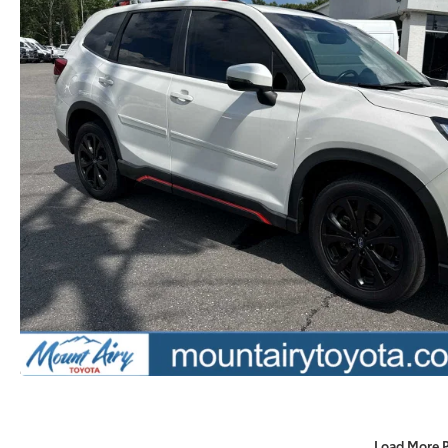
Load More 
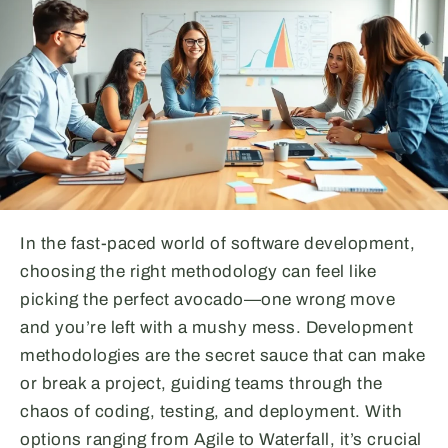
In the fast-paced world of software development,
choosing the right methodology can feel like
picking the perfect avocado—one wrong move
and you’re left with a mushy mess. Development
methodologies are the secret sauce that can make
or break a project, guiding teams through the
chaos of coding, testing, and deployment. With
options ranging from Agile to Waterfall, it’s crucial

+++++

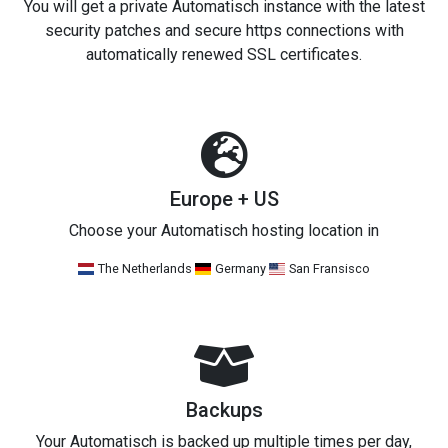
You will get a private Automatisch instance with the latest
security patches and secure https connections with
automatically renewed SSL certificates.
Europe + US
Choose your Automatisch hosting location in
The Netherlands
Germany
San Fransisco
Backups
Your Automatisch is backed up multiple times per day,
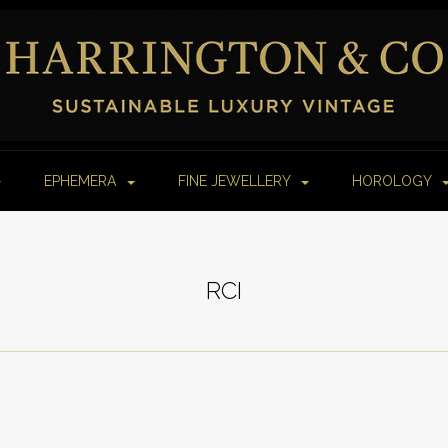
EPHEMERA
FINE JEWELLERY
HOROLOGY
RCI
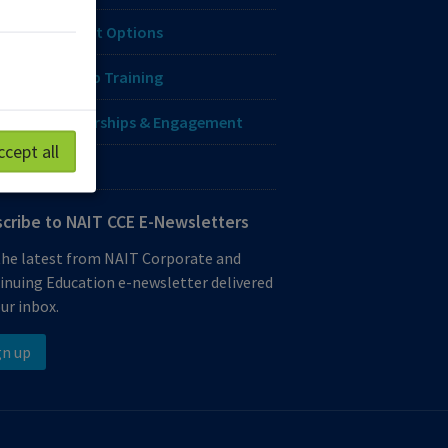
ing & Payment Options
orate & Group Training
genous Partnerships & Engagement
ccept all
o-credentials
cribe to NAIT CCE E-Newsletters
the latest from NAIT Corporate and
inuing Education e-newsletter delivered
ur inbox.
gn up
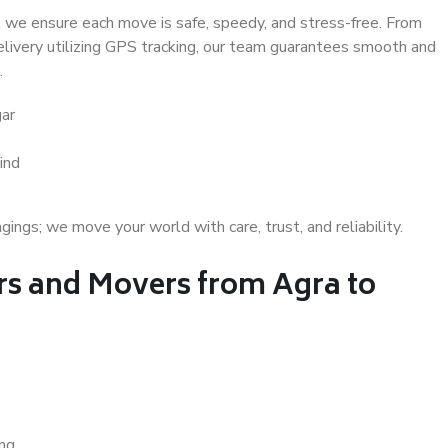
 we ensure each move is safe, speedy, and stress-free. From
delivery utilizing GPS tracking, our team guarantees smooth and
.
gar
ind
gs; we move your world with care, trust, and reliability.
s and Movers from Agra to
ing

+++++

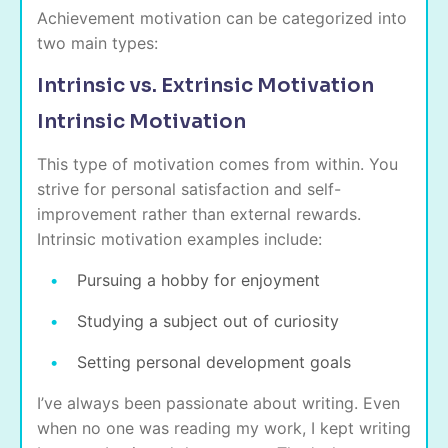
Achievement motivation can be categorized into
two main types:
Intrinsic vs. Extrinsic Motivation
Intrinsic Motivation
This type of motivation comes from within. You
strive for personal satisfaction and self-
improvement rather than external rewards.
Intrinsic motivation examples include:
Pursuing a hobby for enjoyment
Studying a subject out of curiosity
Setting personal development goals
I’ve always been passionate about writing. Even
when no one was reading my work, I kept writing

+++++

(Activity):
Can you quote the lines from the one containing "Achievement motivation can" to the one containing "when no one", including both of those lines, word for word?

(Exercise solution):
Achievement motivation can be categorized into
two main types:
Intrinsic vs. Extrinsic Motivation
Intrinsic Motivation
This type of motivation comes from within. You
strive for personal satisfaction and self-
improvement rather than external rewards.
Intrinsic motivation examples include:
Pursuing a hobby for enjoyment
Studying a subject out of curiosity
Setting personal development goals
I’ve always been passionate about writing. Even
when no one was reading my work, I kept writing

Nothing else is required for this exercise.